Richards, speaking in the final session at yesterday's Oxford Media Convention, outlined not only the media regulator's plans for the next couple of years, but also some trends it saw as being of particular interest.
He opened by saying he would not comment about anything to do with Ofcom's study of News Corporation's bid for the remainder of Sky on media plurality, and said the last months had been "pretty tough". This was not because of Sky matters, he said, but due to the 25% reduction in Ofcom's budget in response to the tougher political and public spending climate.
Richards said a redundancy programme was nearly complete and divulged "you will see some younger faces in more senior positions."
Trends highlighted by Richards included the growth of online video, the eruption of the "mobile data volcano" and the pressure on mobile data network capacity, and the resilience of television.

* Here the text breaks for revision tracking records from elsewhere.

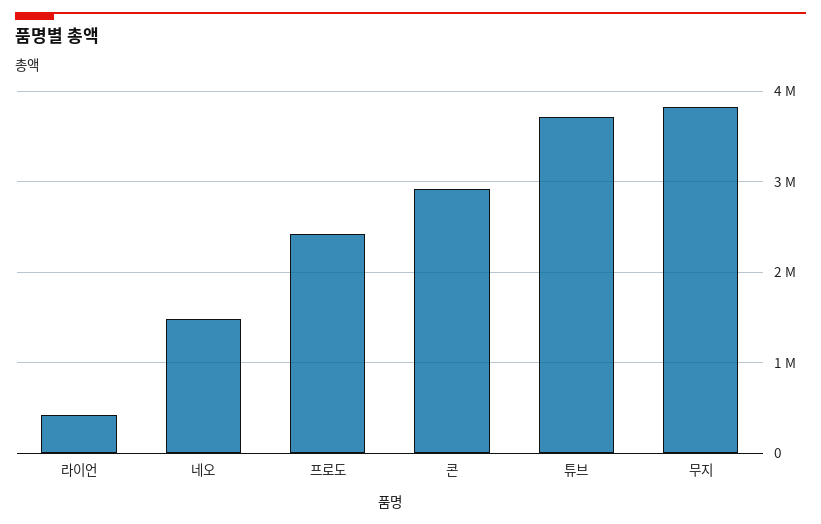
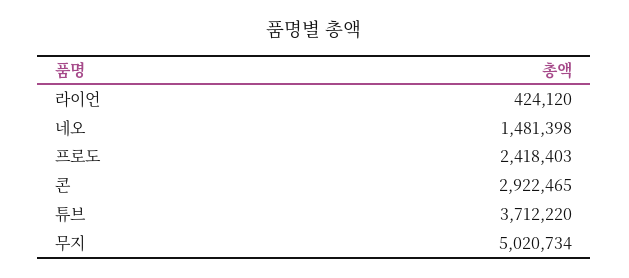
  {
    "라이언": 424120,
    "네오": 1481398,
    "프로도": 2418403,
    "콘": 2922465,
    "튜브": 3712220,
-   "무지": 3800000
+   "무지": 5020734
  }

Richards said: "It looks like TV is becoming the cockroach of the internet apocalypse. Whatever the internet revolution throws at it, it survives and survives...TV viewing over the past five years is up, not down."
But he was on the side of those recently installed television executives pushing for change despite the advertising recovery.

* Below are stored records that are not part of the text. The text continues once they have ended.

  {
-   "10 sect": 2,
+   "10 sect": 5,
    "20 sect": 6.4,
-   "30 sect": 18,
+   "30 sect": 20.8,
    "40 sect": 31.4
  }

Richards said: "When I hear David Abraham and Adam Crozier and others keep talking about the structural challenge and the need to make change and the need to avoid the temptation of complacency as the cycle turns and begins to favour spot advertising again, I very much agree with them.
"Free-to-air commercial TV needs to work ever harder to adapt to become a cross-platform proposition and one less reliant on the traditional delivery of sales relationships and assumptions of the past.

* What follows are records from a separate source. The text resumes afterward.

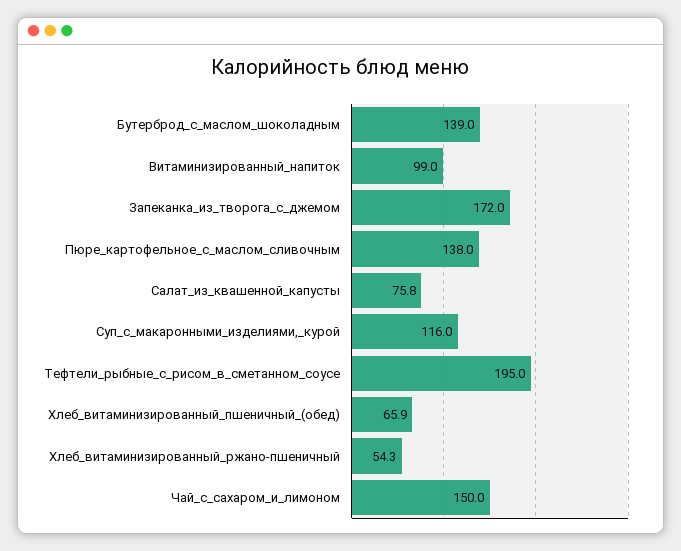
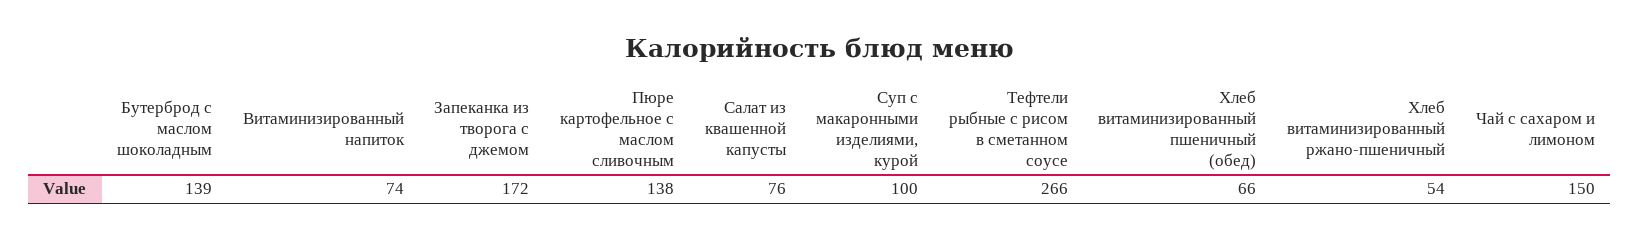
  {
    "Бутерброд_с_маслом_шоколадным": 139,
-   "Витаминизированный_напиток": 99,
+   "Витаминизированный_напиток": 74,
    "Запеканка_из_творога_с_джемом": 172,
    "Пюре_картофельное_с_маслом_сливочным": 138,
    "Салат_из_квашенной_капусты": 75.8,
-   "Суп_с_макаронными_изделиями,_курой": 116,
+   "Суп_с_макаронными_изделиями,_курой": 100,
-   "Тефтели_рыбные_с_рисом_в_сметанном_соусе": 195,
+   "Тефтели_рыбные_с_рисом_в_сметанном_соусе": 266,
    "Хлеб_витаминизированный_пшеничный_(обед)": 65.9,
    "Хлеб_витаминизированный_ржано-пшеничный": 54.3,
    "Чай_с_сахаром_и_лимоном": 150
  }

"Here again, I think Ofcom has an important contribution to make. I've said for some years now we would like to see a significant revision to the framework of regulation in this area, to move from the analogue age that was with us still in the last Communications Act, to the digital age which is the everyday reality for the next legislation."
Earlier in the day, Jeremy Hunt, culture, media, sport and Olympics secretary, prepared the ground for a new Communications Act, pledging that his department would produce a green paper by the end of the year with a view to bring a new Act into force by 2015.
Hunt said he was prepared to "radically rethink" and consider removing regulation in some areas, although he did not outline what they could be.
Whether or not CRR will be removed, Richards was clear there were plenty of other hot potatoes – or in his parlance "vexed questions" – Ofcom would deal with this year.
One is responsibility for dealing with illegal filesharing under the provisions of the Digital Economy Act.
Richards said: "It would be a braver man than I who could predict exactly where [the problem of breach of copyright online] will end up. I don't think anybody really knows how the current proposals will fare, if and when they are implemented. [ISPs TalkTalk and BT are to have their legal challenge to the Digital Economy Act heard in March.]
"But we are on course to play our role in June this year, with a code and an enforcement project and an assessment in the second half of 2011 and 2012."
The regulator is set to publish its first proposals on net neutrality, an area of friction between broadcasters and telecoms companies, in the next few months, having been handed responsibility as part of the EU framework.
Richards was brief on the subject, saying simply it was becoming more important "as video providers require greater and greater certainty over the quality of service on both standard definition and high definition".
Earlier in the afternoon, Mark Thompson, BBC director-general, raised concerns about ISPs' commitment to net neutrality, in a speech justifying the BBC's impact on and interest in content distribution.